Growing up…  From early childhood we begin to learn to do for ourselves. We learn through the gift of training to dress ourselves and feed ourselves. We learn through the gift of education how to apply basic skills like reading and math as we mature into adolescence. During adolescence (rightly described by Peterson as “awkward and often turbulent”) we learn how those gifts we’ve been given translate into adult responsibilities. Life leads us into into making decisions–some wise and some not so much–but all part of growing up.

Let’s apply this concept to the maturation process of the Christian believer. There are the “baby” Christians who are just discovering the wonder of a life lived in and under grace–that wonderful gift that sets us free to accept all the other gifts bestowed by the Spirit. Sadly, there are some who never mature past this point. They fill the pew on Sunday only for what they can receive.
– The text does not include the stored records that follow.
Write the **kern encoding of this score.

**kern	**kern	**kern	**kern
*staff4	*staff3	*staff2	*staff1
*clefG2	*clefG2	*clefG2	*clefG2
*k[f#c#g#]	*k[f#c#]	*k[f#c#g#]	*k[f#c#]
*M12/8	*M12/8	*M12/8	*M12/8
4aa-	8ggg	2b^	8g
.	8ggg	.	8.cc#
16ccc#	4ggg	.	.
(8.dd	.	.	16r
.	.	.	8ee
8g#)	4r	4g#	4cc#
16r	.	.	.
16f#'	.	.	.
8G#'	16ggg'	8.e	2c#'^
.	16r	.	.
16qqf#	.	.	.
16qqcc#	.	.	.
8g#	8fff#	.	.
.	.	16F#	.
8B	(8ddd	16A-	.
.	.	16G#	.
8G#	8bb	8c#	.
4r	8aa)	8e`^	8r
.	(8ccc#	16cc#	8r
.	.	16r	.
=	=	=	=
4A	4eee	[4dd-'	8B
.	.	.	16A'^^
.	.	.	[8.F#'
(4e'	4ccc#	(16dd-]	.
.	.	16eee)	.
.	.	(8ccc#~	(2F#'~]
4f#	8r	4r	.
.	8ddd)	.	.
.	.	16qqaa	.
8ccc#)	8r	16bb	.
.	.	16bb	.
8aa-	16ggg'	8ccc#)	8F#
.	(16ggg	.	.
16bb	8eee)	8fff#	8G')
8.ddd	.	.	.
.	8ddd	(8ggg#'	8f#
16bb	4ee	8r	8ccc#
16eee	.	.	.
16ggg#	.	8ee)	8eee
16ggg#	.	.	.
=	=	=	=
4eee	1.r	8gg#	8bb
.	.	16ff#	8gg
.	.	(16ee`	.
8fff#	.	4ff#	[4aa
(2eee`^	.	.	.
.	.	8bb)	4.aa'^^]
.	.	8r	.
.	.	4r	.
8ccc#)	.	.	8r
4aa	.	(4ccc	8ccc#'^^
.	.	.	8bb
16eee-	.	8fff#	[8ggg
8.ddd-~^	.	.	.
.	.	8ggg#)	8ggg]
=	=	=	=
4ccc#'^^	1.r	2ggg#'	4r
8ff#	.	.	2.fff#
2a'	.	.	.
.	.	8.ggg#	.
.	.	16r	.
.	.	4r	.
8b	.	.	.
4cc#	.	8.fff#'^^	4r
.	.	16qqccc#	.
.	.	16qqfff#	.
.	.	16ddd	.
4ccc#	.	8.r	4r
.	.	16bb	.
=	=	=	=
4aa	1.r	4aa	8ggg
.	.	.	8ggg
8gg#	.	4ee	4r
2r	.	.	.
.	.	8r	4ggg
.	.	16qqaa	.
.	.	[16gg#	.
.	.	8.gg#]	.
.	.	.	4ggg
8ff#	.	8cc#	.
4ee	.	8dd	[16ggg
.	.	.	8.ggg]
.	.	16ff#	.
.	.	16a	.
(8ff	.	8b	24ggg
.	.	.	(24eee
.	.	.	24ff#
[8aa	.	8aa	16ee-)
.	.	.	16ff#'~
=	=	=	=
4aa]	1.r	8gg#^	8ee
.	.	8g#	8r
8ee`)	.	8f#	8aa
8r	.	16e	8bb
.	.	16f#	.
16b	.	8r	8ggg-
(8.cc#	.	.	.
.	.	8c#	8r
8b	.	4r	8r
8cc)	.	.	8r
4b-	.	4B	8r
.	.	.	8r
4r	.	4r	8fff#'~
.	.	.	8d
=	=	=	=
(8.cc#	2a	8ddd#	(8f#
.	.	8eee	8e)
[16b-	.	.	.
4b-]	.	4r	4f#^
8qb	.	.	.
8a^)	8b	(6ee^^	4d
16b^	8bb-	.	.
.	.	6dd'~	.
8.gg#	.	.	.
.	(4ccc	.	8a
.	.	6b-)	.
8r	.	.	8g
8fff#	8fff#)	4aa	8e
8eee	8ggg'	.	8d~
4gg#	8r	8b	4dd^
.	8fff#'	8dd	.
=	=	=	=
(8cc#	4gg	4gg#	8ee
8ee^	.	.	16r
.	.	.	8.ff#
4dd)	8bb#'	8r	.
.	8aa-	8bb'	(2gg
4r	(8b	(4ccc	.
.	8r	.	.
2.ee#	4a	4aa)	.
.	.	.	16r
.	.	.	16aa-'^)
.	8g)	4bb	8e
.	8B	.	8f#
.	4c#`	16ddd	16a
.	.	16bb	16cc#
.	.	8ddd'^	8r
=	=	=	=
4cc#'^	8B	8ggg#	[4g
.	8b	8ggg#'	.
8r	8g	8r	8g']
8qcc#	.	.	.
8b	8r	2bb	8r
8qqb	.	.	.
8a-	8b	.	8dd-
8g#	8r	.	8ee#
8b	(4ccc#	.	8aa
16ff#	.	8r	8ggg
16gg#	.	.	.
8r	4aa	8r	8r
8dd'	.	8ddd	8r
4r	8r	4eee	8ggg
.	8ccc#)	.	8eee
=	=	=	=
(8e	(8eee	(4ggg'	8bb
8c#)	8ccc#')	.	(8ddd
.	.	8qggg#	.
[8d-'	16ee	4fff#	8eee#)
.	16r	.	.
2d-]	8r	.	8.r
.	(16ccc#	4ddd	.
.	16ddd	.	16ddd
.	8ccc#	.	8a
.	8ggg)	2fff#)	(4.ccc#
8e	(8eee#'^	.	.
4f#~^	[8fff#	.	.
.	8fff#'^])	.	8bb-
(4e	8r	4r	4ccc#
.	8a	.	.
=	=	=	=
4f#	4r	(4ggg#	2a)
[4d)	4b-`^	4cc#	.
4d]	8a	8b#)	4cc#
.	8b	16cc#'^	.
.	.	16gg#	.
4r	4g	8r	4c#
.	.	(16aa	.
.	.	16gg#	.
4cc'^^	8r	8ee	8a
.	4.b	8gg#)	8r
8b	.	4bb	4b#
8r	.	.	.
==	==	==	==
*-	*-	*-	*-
Then there are the mature believers who have heard and answered Christ’s call to a life lived for Him. They share freely the gifts the Spirit provides, serving others in their day in and day out lives. They come to worship not for what they can receive–though they do, indeed, receive much–but to offer themselves to Christ in a loving and working relationship.

But what about the adolescents? The ones who are navigating that awkward stage between being a baby Christian (primarily receiving) and becoming a  mature believer (primarily giving)? Attempting to discern their call through exploring the Spirit-gifts, checking out various ministries, trying on different serving opportunities can be confusing and frustrating and…turbulent! These are the ones that require the most from me as an equipping leader. Having parented three adolescents, I know first-hand that this stage requires guidance and structure, not to mention patience.

If you are an equipping leader who frequently “parents adolescent Christians,” having structures and processes in place will be an encouragement to the people you serve. It will help you help them navigate this stage safely and securely. Providing a gifts discovery tool, a structure for exploring serving opportunities that doesn’t require a lifetime commitment, and being available to debrief the process with them are three things you can offer to help them grow up into the fullness of Christ.

1Peterson, Eugene H., Practice Resurrection (Grand Rapids, MI: Wm. B. Eerdman’s Publishing Co., 2010), pg. 46
2 Ibid.

**If you think examining your equipping process with a fresh pair of eyes would be useful to the people you serve, please contact me at www.andeemarks.com.

2 thoughts on “Growing up

  1. This was FAN FREAKING TASTIC!! I love how much insight is in this blog! Thank you for sharing your wisdom and for making others aware too as so much of my generation of believers are stuck in that “adolescent” stage in thier relationship with Christ. So many want to get out and “learn to drive” but have no one to coach them or allow them to have an experience and then debrief that experience with someone wiser than they. More churches really need to have this kind of design in place!! Love you!!

    • I’m very glad this resonated with you, Katie! For many churches, it’s still a matter of “filling slots with warm bodies”–often out of necessity. The problem is that it is a short-term fix and leaves those longing for involvement in fulfilling ministry frustrated and confused, with no one to help them process their experience. Personally, I love that part of equipping because it’s so great when someone finds their “ministry niche” and is excited about living their faith out loud!